Speaking (with The Punch), ASSBIFI President Olusoji Oluwole emphasized the severe impact of the scarcity, especially as the festive season nears, with heightened demand for cash for shopping and business transactions.

“In terms of (the cash) scarcity, this is something that has not ended since the redesign of the naira,” Oluwole said.

Oluwole explained that banks have only two primary sources of cash: the CBN and retailers.

“Banks have only two sources of cash: the CBN and retailers. The CBN has not met banks’ demands, and retailers often sell cash for profit, making it harder for banks to access funds,” he said.

He pointed out that the apex bank has failed to meet the cash demands of banks, while retailers profit by selling cash instead of depositing it back into the banking system.

“But, of course, it is beginning to become more pronounced now that we’re heading towards the Christmas celebrations, where a lot of people are going to need money to carry out their shopping and other businesses,” he noted.

“Banks are not in a position to force retailers to bring the cash to banks,” he added, describing how this dynamic exacerbates the scarcity of cash in Automated Teller Machines (ATMs) and across bank counters.

Citing statistics, Oluwole stated that banks collectively require at least N20 million daily to operate, with ATMs needing approximately N8 million each and N4 million over the counters.

He stressed the importance of the CBN providing clear statistics on cash circulation to improve distribution efficiency.

“For us, we are not interested in trading games like we were doing last year but looking for solutions. The solution, one, is for CBN to have clear statistics, so that they understand where they are, how they are circulating, and where they are circulating to,” he said.

Oluwole also advocated for less dependency on cash, emphasizing that a cashless economy is cheaper, safer, and more efficient.

“An economy that operates in a cashless manner does better than a cash-dependent economy. It is a proven thing all over the world,” he stated.

Additionally, the ASSBIFI President called for security agencies to crack down on illegal currency trading.

“You cannot be selling cash. You cannot sell your currency to people for a profit at discounted rates. It is not done anywhere,” Oluwole emphasized.

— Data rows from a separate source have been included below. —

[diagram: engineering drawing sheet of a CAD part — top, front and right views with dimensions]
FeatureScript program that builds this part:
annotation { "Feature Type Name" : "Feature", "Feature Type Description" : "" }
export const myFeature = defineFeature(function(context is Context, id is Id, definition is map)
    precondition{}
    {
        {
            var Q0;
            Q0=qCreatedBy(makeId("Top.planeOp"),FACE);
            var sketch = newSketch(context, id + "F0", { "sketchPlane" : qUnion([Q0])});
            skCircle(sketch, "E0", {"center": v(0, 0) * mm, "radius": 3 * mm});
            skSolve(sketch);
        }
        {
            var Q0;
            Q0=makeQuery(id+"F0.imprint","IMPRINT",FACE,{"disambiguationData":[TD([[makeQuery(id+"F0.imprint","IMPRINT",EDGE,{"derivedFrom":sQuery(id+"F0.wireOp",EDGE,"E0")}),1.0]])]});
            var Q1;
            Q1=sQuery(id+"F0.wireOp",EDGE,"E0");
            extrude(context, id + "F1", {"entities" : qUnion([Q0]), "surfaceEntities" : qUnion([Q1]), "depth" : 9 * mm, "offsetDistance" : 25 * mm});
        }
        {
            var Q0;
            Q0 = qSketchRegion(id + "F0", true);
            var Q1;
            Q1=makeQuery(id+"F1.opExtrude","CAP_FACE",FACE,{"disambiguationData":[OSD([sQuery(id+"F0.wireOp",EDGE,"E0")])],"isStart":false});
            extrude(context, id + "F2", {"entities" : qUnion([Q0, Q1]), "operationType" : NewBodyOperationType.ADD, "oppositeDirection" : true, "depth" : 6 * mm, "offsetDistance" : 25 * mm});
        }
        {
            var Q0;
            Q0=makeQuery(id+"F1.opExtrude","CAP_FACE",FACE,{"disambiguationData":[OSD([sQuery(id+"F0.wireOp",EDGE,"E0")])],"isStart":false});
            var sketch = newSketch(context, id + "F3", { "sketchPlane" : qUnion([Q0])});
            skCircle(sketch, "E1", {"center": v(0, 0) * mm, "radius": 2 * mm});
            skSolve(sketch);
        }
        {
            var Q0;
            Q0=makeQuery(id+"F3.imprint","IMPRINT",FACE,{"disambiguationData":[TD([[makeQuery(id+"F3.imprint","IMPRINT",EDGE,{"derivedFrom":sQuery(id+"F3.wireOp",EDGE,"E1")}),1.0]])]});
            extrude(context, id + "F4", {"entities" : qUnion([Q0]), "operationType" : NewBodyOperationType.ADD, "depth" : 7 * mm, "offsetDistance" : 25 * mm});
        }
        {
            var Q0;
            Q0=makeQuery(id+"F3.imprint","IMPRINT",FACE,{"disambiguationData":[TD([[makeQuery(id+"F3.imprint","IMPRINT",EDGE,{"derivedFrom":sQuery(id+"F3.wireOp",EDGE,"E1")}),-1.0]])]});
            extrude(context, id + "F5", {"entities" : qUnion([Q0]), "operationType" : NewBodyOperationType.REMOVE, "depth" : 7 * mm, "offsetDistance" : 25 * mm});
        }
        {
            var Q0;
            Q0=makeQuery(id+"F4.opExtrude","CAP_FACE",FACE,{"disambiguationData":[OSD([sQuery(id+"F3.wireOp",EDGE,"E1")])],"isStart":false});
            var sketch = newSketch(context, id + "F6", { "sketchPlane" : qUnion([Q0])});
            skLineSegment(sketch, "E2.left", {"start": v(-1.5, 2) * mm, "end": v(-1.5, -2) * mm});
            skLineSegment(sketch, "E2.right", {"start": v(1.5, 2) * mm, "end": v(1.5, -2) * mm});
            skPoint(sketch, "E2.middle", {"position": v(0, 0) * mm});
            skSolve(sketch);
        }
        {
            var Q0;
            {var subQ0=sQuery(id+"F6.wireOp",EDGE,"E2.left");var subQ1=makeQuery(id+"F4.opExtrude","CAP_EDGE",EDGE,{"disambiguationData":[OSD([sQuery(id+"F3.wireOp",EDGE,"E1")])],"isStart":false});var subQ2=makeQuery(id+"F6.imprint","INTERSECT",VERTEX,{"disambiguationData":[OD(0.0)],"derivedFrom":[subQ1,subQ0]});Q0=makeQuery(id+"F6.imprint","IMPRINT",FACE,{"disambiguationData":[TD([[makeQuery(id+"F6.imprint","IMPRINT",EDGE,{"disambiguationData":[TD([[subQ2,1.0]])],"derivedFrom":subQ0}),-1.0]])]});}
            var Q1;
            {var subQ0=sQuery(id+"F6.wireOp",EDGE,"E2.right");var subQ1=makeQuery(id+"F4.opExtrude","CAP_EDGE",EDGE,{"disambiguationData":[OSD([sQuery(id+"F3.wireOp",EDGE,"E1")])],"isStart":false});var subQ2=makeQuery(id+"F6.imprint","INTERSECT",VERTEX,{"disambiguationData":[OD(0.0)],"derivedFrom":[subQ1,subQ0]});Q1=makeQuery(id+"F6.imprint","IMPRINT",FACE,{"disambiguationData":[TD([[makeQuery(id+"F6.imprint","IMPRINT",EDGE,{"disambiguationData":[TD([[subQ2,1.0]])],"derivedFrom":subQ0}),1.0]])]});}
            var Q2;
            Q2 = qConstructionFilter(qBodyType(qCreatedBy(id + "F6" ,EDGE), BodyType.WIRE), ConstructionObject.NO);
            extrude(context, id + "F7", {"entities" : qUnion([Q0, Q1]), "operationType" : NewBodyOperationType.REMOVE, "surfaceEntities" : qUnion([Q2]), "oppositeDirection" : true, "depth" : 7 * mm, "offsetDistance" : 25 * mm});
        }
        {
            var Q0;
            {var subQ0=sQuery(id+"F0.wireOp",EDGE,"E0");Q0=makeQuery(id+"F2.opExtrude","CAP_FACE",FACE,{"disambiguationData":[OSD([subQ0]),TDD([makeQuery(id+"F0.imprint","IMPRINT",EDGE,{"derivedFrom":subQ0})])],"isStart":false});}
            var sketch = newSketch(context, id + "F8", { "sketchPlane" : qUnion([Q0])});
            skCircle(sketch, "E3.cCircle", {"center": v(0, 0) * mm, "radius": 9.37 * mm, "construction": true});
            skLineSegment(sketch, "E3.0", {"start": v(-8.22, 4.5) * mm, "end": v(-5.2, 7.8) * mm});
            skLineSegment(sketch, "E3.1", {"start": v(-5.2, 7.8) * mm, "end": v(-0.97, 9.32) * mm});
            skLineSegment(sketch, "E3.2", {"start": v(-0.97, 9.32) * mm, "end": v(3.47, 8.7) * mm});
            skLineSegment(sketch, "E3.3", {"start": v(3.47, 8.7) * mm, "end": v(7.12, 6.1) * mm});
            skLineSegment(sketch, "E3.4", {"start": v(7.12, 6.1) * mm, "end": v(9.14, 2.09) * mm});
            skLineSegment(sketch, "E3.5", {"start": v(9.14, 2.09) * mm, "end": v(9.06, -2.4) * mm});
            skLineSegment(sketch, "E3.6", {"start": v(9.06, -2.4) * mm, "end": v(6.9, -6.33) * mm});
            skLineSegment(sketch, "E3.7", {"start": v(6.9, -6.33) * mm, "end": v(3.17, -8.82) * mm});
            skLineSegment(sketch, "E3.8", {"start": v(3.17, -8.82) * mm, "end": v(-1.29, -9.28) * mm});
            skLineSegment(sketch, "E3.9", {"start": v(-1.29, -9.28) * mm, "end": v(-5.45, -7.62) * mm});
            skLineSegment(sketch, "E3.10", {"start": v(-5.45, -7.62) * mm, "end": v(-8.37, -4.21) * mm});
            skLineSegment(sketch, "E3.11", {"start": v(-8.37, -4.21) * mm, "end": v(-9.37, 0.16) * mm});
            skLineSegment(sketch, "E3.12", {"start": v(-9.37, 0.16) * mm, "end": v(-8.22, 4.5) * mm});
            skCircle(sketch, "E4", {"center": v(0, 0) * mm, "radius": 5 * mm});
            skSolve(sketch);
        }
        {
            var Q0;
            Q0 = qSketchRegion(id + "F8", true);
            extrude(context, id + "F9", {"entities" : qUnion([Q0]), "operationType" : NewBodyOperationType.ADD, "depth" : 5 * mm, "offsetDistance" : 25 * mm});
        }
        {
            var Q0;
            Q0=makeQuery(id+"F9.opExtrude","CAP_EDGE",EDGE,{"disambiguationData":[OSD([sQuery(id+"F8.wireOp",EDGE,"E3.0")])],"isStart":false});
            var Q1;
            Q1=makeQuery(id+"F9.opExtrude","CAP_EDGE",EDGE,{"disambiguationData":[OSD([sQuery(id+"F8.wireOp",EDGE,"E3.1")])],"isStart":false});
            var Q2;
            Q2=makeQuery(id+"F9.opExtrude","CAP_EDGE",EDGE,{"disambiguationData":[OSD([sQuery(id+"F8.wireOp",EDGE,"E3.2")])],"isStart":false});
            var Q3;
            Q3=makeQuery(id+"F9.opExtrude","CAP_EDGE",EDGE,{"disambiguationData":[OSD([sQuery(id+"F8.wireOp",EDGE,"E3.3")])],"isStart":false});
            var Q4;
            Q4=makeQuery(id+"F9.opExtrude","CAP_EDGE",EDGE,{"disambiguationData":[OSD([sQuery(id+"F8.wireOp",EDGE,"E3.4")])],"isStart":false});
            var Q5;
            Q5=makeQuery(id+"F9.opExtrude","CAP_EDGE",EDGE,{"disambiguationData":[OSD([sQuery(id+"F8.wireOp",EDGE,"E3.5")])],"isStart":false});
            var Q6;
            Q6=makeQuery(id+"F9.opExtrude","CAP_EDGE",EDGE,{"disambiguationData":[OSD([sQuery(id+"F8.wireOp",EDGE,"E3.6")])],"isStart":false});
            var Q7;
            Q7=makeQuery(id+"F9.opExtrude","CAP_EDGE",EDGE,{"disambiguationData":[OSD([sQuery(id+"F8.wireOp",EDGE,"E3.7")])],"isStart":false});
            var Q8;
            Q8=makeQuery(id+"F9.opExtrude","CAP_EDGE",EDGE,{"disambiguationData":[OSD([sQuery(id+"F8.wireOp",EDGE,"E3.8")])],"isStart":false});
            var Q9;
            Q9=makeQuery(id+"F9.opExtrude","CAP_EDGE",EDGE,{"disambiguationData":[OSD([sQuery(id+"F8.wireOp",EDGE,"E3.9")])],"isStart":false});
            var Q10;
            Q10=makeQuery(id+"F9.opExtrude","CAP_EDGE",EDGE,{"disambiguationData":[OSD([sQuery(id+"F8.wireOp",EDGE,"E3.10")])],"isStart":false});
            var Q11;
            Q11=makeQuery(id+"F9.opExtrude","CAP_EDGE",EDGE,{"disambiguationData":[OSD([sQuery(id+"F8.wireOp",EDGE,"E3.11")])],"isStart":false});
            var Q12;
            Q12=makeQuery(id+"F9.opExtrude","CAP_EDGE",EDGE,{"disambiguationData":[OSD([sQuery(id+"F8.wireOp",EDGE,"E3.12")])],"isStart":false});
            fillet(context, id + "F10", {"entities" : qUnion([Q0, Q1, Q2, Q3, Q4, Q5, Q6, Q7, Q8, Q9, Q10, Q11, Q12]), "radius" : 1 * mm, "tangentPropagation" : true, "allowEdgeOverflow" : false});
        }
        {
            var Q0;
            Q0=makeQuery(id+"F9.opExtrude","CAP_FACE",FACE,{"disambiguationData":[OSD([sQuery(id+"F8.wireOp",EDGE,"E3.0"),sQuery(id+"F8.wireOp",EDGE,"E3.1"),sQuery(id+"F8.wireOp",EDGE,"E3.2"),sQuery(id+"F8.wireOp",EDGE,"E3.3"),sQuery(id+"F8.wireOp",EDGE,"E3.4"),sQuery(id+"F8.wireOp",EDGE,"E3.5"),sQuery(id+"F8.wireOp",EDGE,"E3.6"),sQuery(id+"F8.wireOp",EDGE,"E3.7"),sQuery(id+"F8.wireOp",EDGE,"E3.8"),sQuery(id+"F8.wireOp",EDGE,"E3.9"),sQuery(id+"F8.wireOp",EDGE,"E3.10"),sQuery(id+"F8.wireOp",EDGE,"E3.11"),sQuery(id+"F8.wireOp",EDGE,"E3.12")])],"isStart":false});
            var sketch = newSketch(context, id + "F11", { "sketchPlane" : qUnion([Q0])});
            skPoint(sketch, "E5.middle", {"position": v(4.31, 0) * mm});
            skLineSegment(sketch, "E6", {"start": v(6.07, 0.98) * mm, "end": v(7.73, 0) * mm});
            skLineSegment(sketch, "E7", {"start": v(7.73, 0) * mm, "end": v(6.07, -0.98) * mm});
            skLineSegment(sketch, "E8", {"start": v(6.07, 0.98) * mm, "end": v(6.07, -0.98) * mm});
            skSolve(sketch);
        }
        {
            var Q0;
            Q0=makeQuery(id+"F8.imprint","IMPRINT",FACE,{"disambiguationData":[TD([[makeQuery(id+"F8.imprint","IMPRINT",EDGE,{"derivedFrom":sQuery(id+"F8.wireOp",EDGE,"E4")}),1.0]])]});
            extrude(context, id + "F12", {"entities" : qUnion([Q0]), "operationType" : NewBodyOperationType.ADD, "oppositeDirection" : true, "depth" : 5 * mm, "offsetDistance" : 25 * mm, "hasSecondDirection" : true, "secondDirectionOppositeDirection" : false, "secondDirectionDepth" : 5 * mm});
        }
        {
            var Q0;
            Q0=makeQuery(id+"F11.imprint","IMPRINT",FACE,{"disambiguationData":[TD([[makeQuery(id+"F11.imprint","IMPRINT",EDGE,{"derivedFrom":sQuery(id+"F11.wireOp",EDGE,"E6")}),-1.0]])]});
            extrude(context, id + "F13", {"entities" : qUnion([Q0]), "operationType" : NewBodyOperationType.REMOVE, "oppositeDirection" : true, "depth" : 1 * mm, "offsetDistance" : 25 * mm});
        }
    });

He urged authorities to investigate reports of point-of-sale operators buying cash from fuel stations and supermarkets.

Oluwole concluded by reiterating that no bank deliberately withholds cash from its customers.

“No bank wants to starve its customers of cash. It does not make sense for any bank to hold on to cash, but you can only give what you have,” he said.

“As the cash crisis persists, stakeholders are urging the CBN to act swiftly to address these concerns and alleviate the strain on both banks and the public,” Oluwole stated.

Meanwhile, the National Coordinator of the Human Rights Writers Association of Nigeria (HRWAN), Emmanuel Onwubiko, in a statement criticized the CBN and its Governor, Olayemi Cardoso, for their mishandling of monetary policy, holding them accountable for the widespread hardship that has resulted.

He further pointed out how cash scarcity has left millions, especially in rural areas, unable to conduct transactions, thereby deepening the struggles of small businesses, artisans, and daily wage earners.

“Nationwide, long bank and ATM queues have become the norm, with depositors unable to access their funds despite sufficient balances,” he added.

Onwubiko argued that the crisis not only reflects poor monetary policy but also deeper systemic issues within Nigeria’s economy.

He urged President Bola Tinubu to intervene swiftly to stabilize the banking system and prevent an economic collapse.

The group also called on the National Assembly to summon the CBN Governor for accountability and oversight.